Adobe is announcing new predictive capabilities for Adobe Social — capabilities that should be particularly helpful to marketers wondering why some social media posts take off while others fall flat.
Bill Ingram, vice president for Adobe Analytics and Adobe Social, walked me through the new features earlier today in advance of the Adobe Summit in London. Adobe is using historical data — both in aggregate and at the customer-specific level — to predict the likely engagement level and sentiment around a specific Facebook post, and it can recommend keywords, content types and timing that might lead to a better response.
The predictions integrate directly into Adobe’s social publishing tools. Customers can open a widget showing the estimated range for the amount of Likes, comments, and shares a post will receive. They can also identify other metrics that matter to them, and Adobe will track and predict those as well. And before publishing, the service will notify them if there are things that could be improved — for example if it would be better to schedule a post for later, because the customer’s account posted similar content a few minutes prior.
To provide these kinds of recommendations, Ingram said that Adobe is analyzing the content of the posts, for example looking at keywords and content types (i.e. images vs. video). He also said that while there are other products that provide general content suggestions for social media updates, Adobe has access to unique user data, and that the product is “tuned to get smarter as data flows into the system.”

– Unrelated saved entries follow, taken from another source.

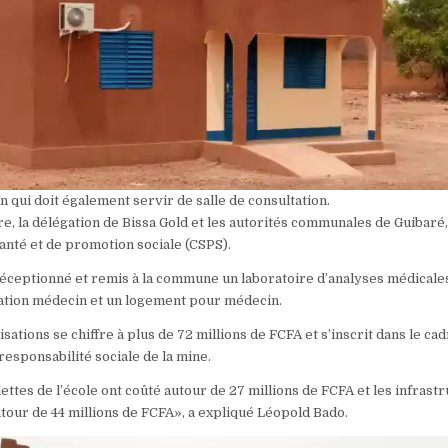
 qui doit également servir de salle de consultation.
re, la délégation de Bissa Gold et les autorités communales de Guibaré,
santé et de promotion sociale (CSPS).
 réceptionné et remis à la commune un laboratoire d’analyses médicale
ation médecin et un logement pour médecin.
isations se chiffre à plus de 72 millions de FCFA et s’inscrit dans le cad
responsabilité sociale de la mine.
ilettes de l’école ont coûté autour de 27 millions de FCFA et les infrast
tour de 44 millions de FCFA», a expliqué Léopold Bado.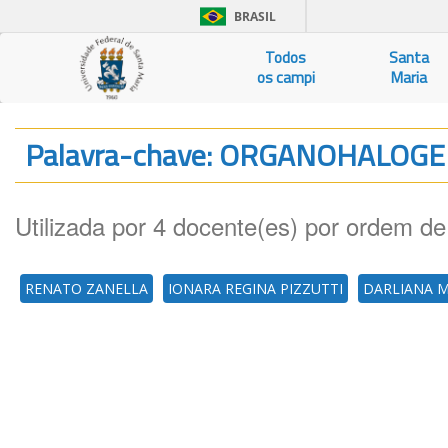
BRASIL
Todos
Santa
os campi
Maria
Palavra-chave: ORGANOHALO
Utilizada por 4 docente(es) por ordem de
RENATO ZANELLA
IONARA REGINA PIZZUTTI
DARLIANA 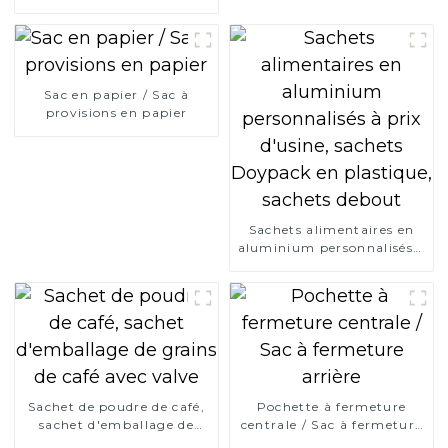
Sac en papier / Sac à
provisions en papier
Sachets alimentaires en
aluminium personnalisés à
prix d'usine, sachets
Doypack en plastique,
sachets debout
Sachet de poudre de café,
Pochette à fermeture
sachet d'emballage de
centrale / Sac à fermeture
grains de café avec valve
arrière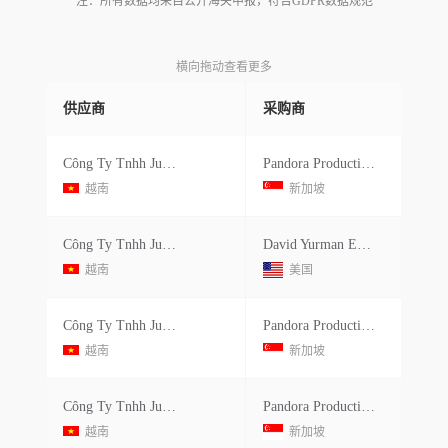
注：所有数据均来自公开海关申报，符合GDPR数据规范
横向拖动查看更多
供应商
采购商
Công Ty Tnhh Julie Sandlau Việt Nam
Pandora Production Co.ltd.
越南
新加坡
Công Ty Tnhh Julie Sandlau Việt Nam
David Yurman Enterprises Llc
越南
美国
Công Ty Tnhh Julie Sandlau Việt Nam
Pandora Production Co.ltd.
越南
新加坡
Công Ty Tnhh Julie Sandlau Việt Nam
Pandora Production Co.ltd.
越南
新加坡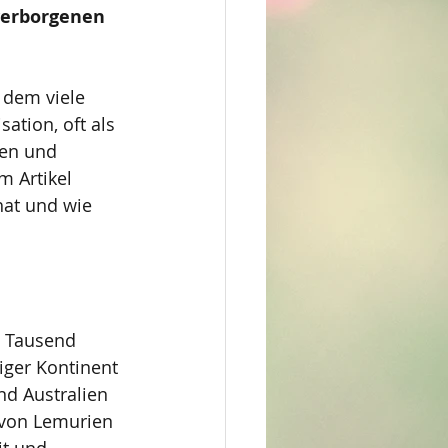
verborgenen 
 dem viele 
ation, oft als 
ten und 
 Artikel 
hat und wie 
n Tausend 
iger Kontinent 
nd Australien 
 von Lemurien 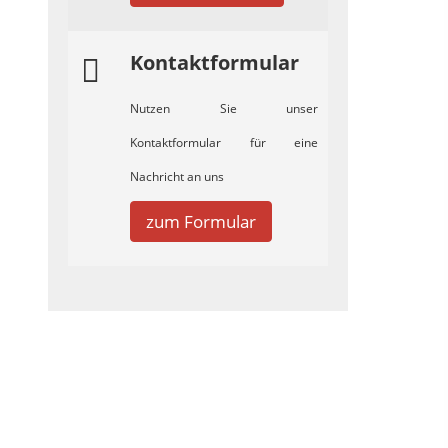
Kontaktformular
Nutzen Sie unser
Kontaktformular für eine
Nachricht an uns
zum Formular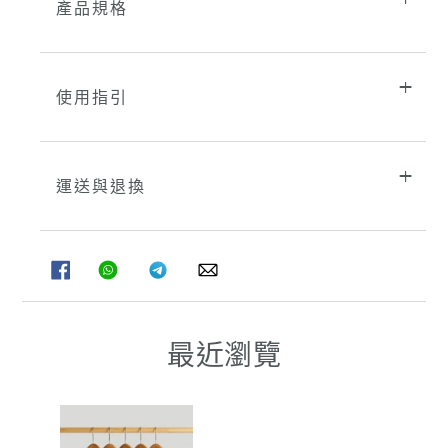
產品規格
使用指引
運送與退換
分
分
分
分
享
享
享
享
至
至
至
至
FACEBOOK
WHATSAPP
TELEGRAM
WHATSAPP
最近瀏覽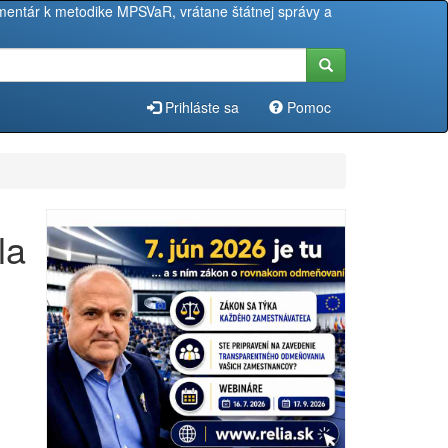
entár k metodike MPSVaR, vrátane štátnej správy a
Prihláste sa
Pomoc
la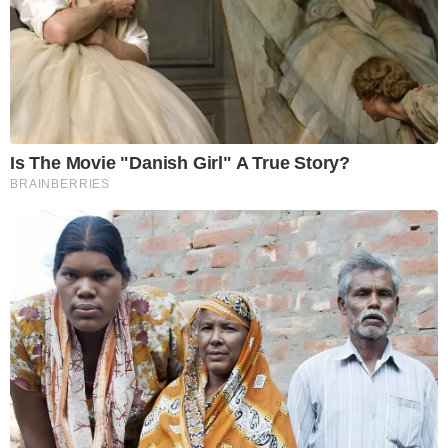
Is The Movie "Danish Girl" A True Story?
BRAINBERRIES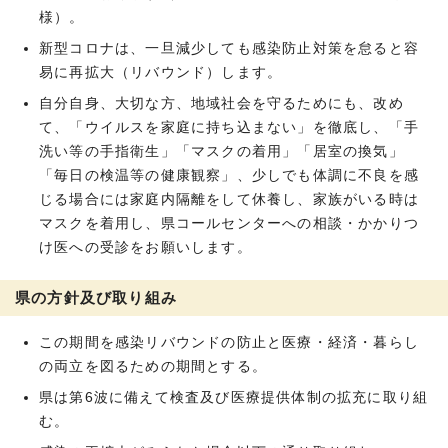
様）。
新型コロナは、一旦減少しても感染防止対策を怠ると容
易に再拡大（リバウンド）します。
自分自身、大切な方、地域社会を守るためにも、改め
て、「ウイルスを家庭に持ち込まない」を徹底し、「手
洗い等の手指衛生」「マスクの着用」「居室の換気」
「毎日の検温等の健康観察」、少しでも体調に不良を感
じる場合には家庭内隔離をして休養し、家族がいる時は
マスクを着用し、県コールセンターへの相談・かかりつ
け医への受診をお願いします。
県の方針及び取り組み
この期間を感染リバウンドの防止と医療・経済・暮らし
の両立を図るための期間とする。
県は第6波に備えて検査及び医療提供体制の拡充に取り組
む。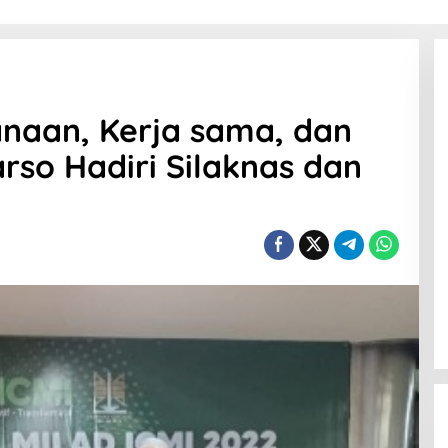
naan, Kerja sama, dan
arso Hadiri Silaknas dan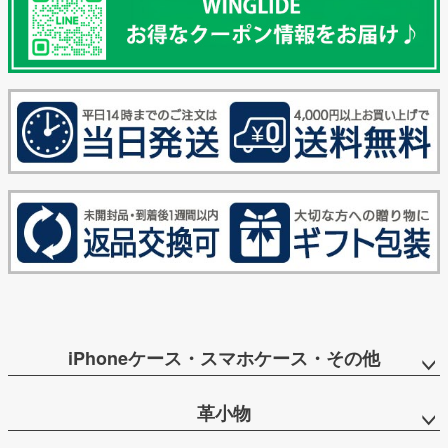
iPhoneケース・スマホケース・その他
革小物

Adobe plans to release the predictive capabilities this summer and to add support for social networks beyond Facebook later this year.
In addition, the company is announcing a partnership with SapientNitro that integrates the marketing agency’s EngagedNow product with Adobe’s Marketing Platform.
And it’s releasing its latest Digital Index report. Most interestingly, the company says that globally, tablets are now driving more website traffic than smartphones (based on an analysis of 150 billion visits to more than 1,500 websites between January 2012 and February 2013).